»»

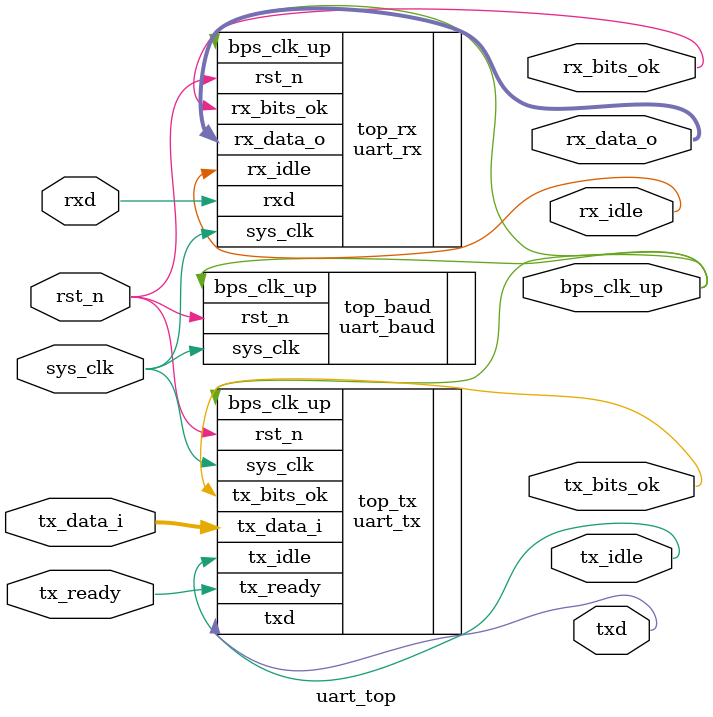
<source format=v>
`include "uart_defines.v"
module uart_top (
  rst_n,
  sys_clk,
  bps_clk_up,
  rxd,
  rx_data_o,
  rx_idle,
  rx_bits_ok,
  tx_ready,
  tx_data_i,
  txd,
  tx_idle,
  tx_bits_ok
);
  input         rst_n;
  input         sys_clk;
  output        bps_clk_up;
  input         rxd;
  output  [7:0] rx_data_o;
  output        rx_idle;
  output        rx_bits_ok;
  input         tx_ready;
  input   [7:0] tx_data_i;
  output        txd;
  output        tx_idle;
  output        tx_bits_ok;


  uart_baud top_baud (
    .rst_n      ( rst_n ),
    .sys_clk    ( sys_clk ),
    .bps_clk_up ( bps_clk_up )
  );

  uart_rx top_rx (
    .rst_n      ( rst_n ),
    .sys_clk    ( sys_clk ),
    .bps_clk_up ( bps_clk_up ),
    .rxd        ( rxd ),
    .rx_data_o  ( rx_data_o ),
    .rx_idle    ( rx_idle ),
    .rx_bits_ok ( rx_bits_ok )
  );

  uart_tx top_tx (
    .rst_n      ( rst_n ),
    .sys_clk    ( sys_clk ),
    .bps_clk_up ( bps_clk_up ),
    .tx_ready   ( tx_ready ),
    .tx_data_i  ( tx_data_i ),
    .txd        ( txd ),
    .tx_idle    ( tx_idle ),
    .tx_bits_ok ( tx_bits_ok )
  );
endmodule

</source>
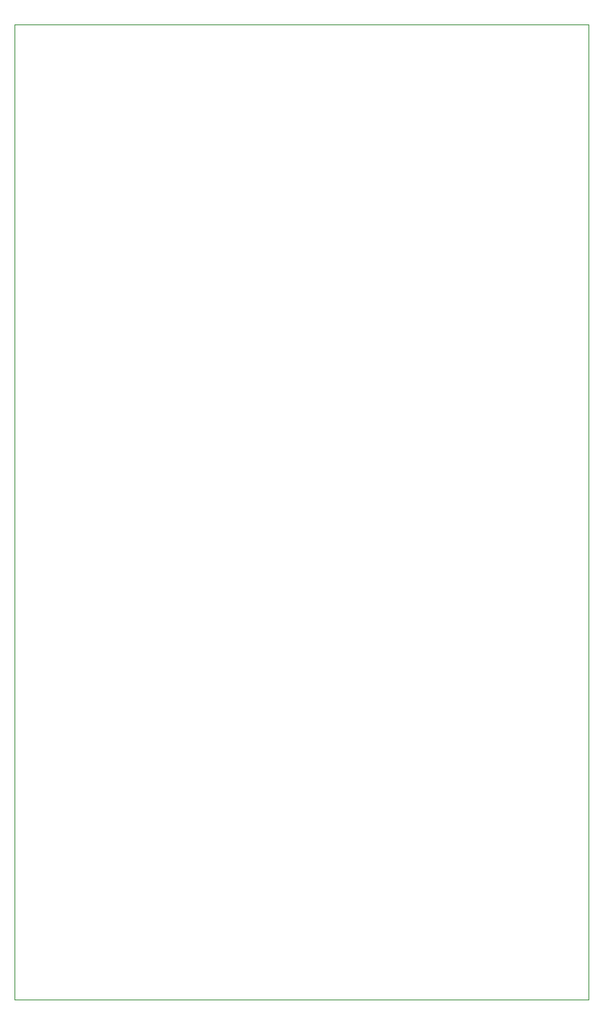
<source format=gbr>
%TF.GenerationSoftware,KiCad,Pcbnew,9.0.4-1.fc42*%
%TF.CreationDate,2025-09-21T19:32:59-04:00*%
%TF.ProjectId,TacosDevBoard,5461636f-7344-4657-9642-6f6172642e6b,1.0*%
%TF.SameCoordinates,Original*%
%TF.FileFunction,Profile,NP*%
%FSLAX46Y46*%
G04 Gerber Fmt 4.6, Leading zero omitted, Abs format (unit mm)*
G04 Created by KiCad (PCBNEW 9.0.4-1.fc42) date 2025-09-21 19:32:59*
%MOMM*%
%LPD*%
G01*
G04 APERTURE LIST*
%TA.AperFunction,Profile*%
%ADD10C,0.050000*%
%TD*%
G04 APERTURE END LIST*
D10*
X109220000Y-34467800D02*
X172847000Y-34467800D01*
X172847000Y-142519400D01*
X109220000Y-142519400D01*
X109220000Y-34467800D01*
M02*

</source>
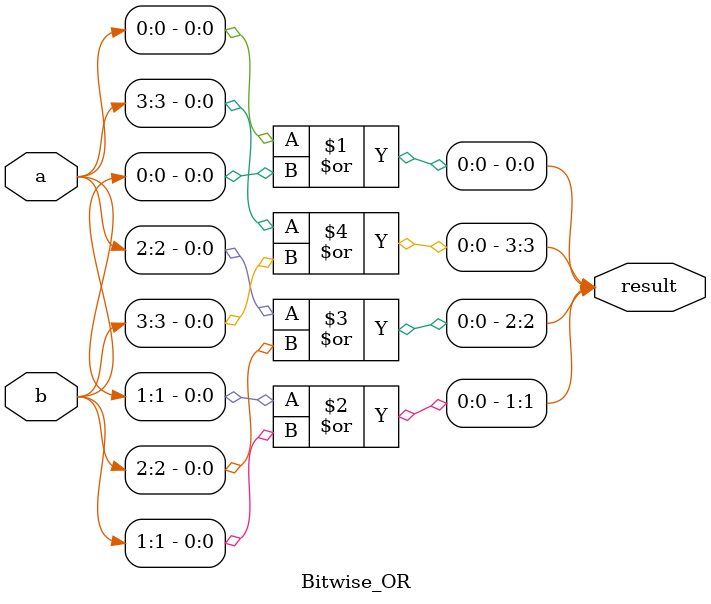
<source format=v>
module Bitwise_OR(output[3:0] result,input[3:0]a,b);//Definition of variables entering and exiting the OR gate

or(result[0],a[0],b[0]);/*In the first or gate the input is a[0]&b[0] ,the gate do the OR opration between 
                          them and out the result in result [0]*/
or(result[1],a[1],b[1]);

or(result[2],a[2],b[2]);

or(result[3],a[3],b[3]);

endmodule
</source>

««

Return all records verbatim and drop the pictures.

EXERCISE OUTPUT
<source format=v>
`include "uart_defines.v"
module uart_top (
  rst_n,
  sys_clk,
  bps_clk_up,
  rxd,
  rx_data_o,
  rx_idle,
  rx_bits_ok,
  tx_ready,
  tx_data_i,
  txd,
  tx_idle,
  tx_bits_ok
);
  input         rst_n;
  input         sys_clk;
  output        bps_clk_up;
  input         rxd;
  output  [7:0] rx_data_o;
  output        rx_idle;
  output        rx_bits_ok;
  input         tx_ready;
  input   [7:0] tx_data_i;
  output        txd;
  output        tx_idle;
  output        tx_bits_ok;


  uart_baud top_baud (
    .rst_n      ( rst_n ),
    .sys_clk    ( sys_clk ),
    .bps_clk_up ( bps_clk_up )
  );

  uart_rx top_rx (
    .rst_n      ( rst_n ),
    .sys_clk    ( sys_clk ),
    .bps_clk_up ( bps_clk_up ),
    .rxd        ( rxd ),
    .rx_data_o  ( rx_data_o ),
    .rx_idle    ( rx_idle ),
    .rx_bits_ok ( rx_bits_ok )
  );

  uart_tx top_tx (
    .rst_n      ( rst_n ),
    .sys_clk    ( sys_clk ),
    .bps_clk_up ( bps_clk_up ),
    .tx_ready   ( tx_ready ),
    .tx_data_i  ( tx_data_i ),
    .txd        ( txd ),
    .tx_idle    ( tx_idle ),
    .tx_bits_ok ( tx_bits_ok )
  );
endmodule

</source>
<source format=gbr>
%TF.GenerationSoftware,KiCad,Pcbnew,9.0.4-1.fc42*%
%TF.CreationDate,2025-09-21T19:32:59-04:00*%
%TF.ProjectId,TacosDevBoard,5461636f-7344-4657-9642-6f6172642e6b,1.0*%
%TF.SameCoordinates,Original*%
%TF.FileFunction,Profile,NP*%
%FSLAX46Y46*%
G04 Gerber Fmt 4.6, Leading zero omitted, Abs format (unit mm)*
G04 Created by KiCad (PCBNEW 9.0.4-1.fc42) date 2025-09-21 19:32:59*
%MOMM*%
%LPD*%
G01*
G04 APERTURE LIST*
%TA.AperFunction,Profile*%
%ADD10C,0.050000*%
%TD*%
G04 APERTURE END LIST*
D10*
X109220000Y-34467800D02*
X172847000Y-34467800D01*
X172847000Y-142519400D01*
X109220000Y-142519400D01*
X109220000Y-34467800D01*
M02*

</source>
<source format=v>
module Bitwise_OR(output[3:0] result,input[3:0]a,b);//Definition of variables entering and exiting the OR gate

or(result[0],a[0],b[0]);/*In the first or gate the input is a[0]&b[0] ,the gate do the OR opration between 
                          them and out the result in result [0]*/
or(result[1],a[1],b[1]);

or(result[2],a[2],b[2]);

or(result[3],a[3],b[3]);

endmodule
</source>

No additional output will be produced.